Charlotte Pence's "Architecture of the Veil"
A couple of years ago, I had the good fortune to visit Córdoba, Spain. In the 10th century, Córdoba was the heart of the Islamic world. In its center stood an enormous mosque, called the Great Mosque or La Mezquita, in Spanish. After the Reconquista in 1236, La Mezquita became the property of the Catholic Church, which created chapels along the edges of the building’s interior, replaced the mosque’s minaret with a bell tower, and installed an elaborate Renaissance cathedral dripping with gilded ornamentation in the very center of the mosque. Charles the Fifth, Spain’s king at the time, declared when he saw it, “They have taken something unique in all the world and destroyed it to build something you can find in any city.”

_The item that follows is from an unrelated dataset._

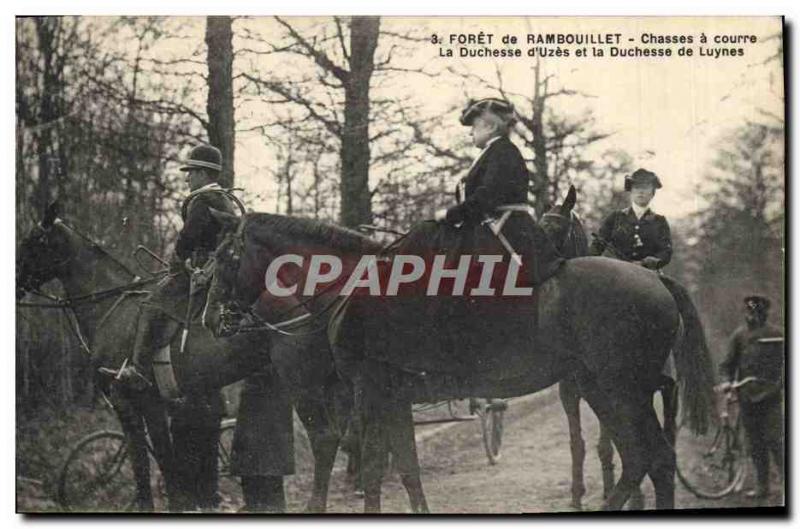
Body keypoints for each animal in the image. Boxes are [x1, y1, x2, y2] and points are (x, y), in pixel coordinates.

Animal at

King Charles was right in a sense—the central cathedral is weirdly incongruous next to the elegant simplicity of the rest of the interior. But luckily, much of the original Islamic décor remains intact. And it’s a good thing, too, because it’s beautiful. Stone arches striped thickly with red repeat from one end of the vast interior to the other. If you stand at one corner and look toward the other, you can see the arches echoing each other again and again into the distance, in homage to eternity.
I was reminded of those echoing arches when I read the epigraph to Charlotte Pence’s poem, “Architecture of the Veil,” from her book Many Small Fires, published by Black Lawrence Press in 2015. Here’s the epigraph:
Islamic architecture often adorns the interior spaces as opposed to the exterior spaces. Commonly known as the architecture of the veil, this style alludes to the nature of the infinite.
– R.E. Souser
Charlotte Pence echoes eternity in this poem as well, in the way she depicts the melee of life in Jakarta, Indonesia, and the way the poem’s speaker seems to wonder and even yearn for access to the holy mystery each of us carries within. Charlotte Pence lives in Charleston, Illinois, and teaches at Eastern Illinois University. Here's her poem, “Architecture of the Veil.”
Leaning over the low wall around our hotel roof, we are fooled
into thinking Jakarta below might be understood by echo,
by prayer calls, car horns, hot spoons scraping woks of nasi goreng.
Or by gazing down on pishtaqs, minarets, cannons fashioned
into fountains. All afternoon, the faithful go on being faithful.
The faithless, faithless. Each chasing piety with sugar and sticks.
Green-flanked smog shifts directions, sweeps the clouds
into crumbs, into evening, into this thing called the infinite.
The architecture here secludes its beauty to inner spaces,
to what cannot be seen from the street where a costumed
macaque flees under a soup stall, his frustration blooming
into soapsuds rushing the gutter. A walker passes by adding
a spoonful of blood to her thickening placenta; a beggar
irritates his toothache into stone. And the mosaics repeat
and spin their cobalt patterns until the moon quivers one day
forward—and no one notices except that two mangoes rot
while green on the tree. All the while, the prophets’ daughters
strut by in their highest heels, poking the sun back
into the pieces it really is. This brokenness, we suspect,
is true about our own selves, despite the fluid strides we make
from city block to city block. We walk among sweet sulfur,
wondering what we cannot see, wondering which feast or fast
is behind which house’s wall. In each of us, a stray dog forgets
to ask for home; a pack of roving hounds guards the door.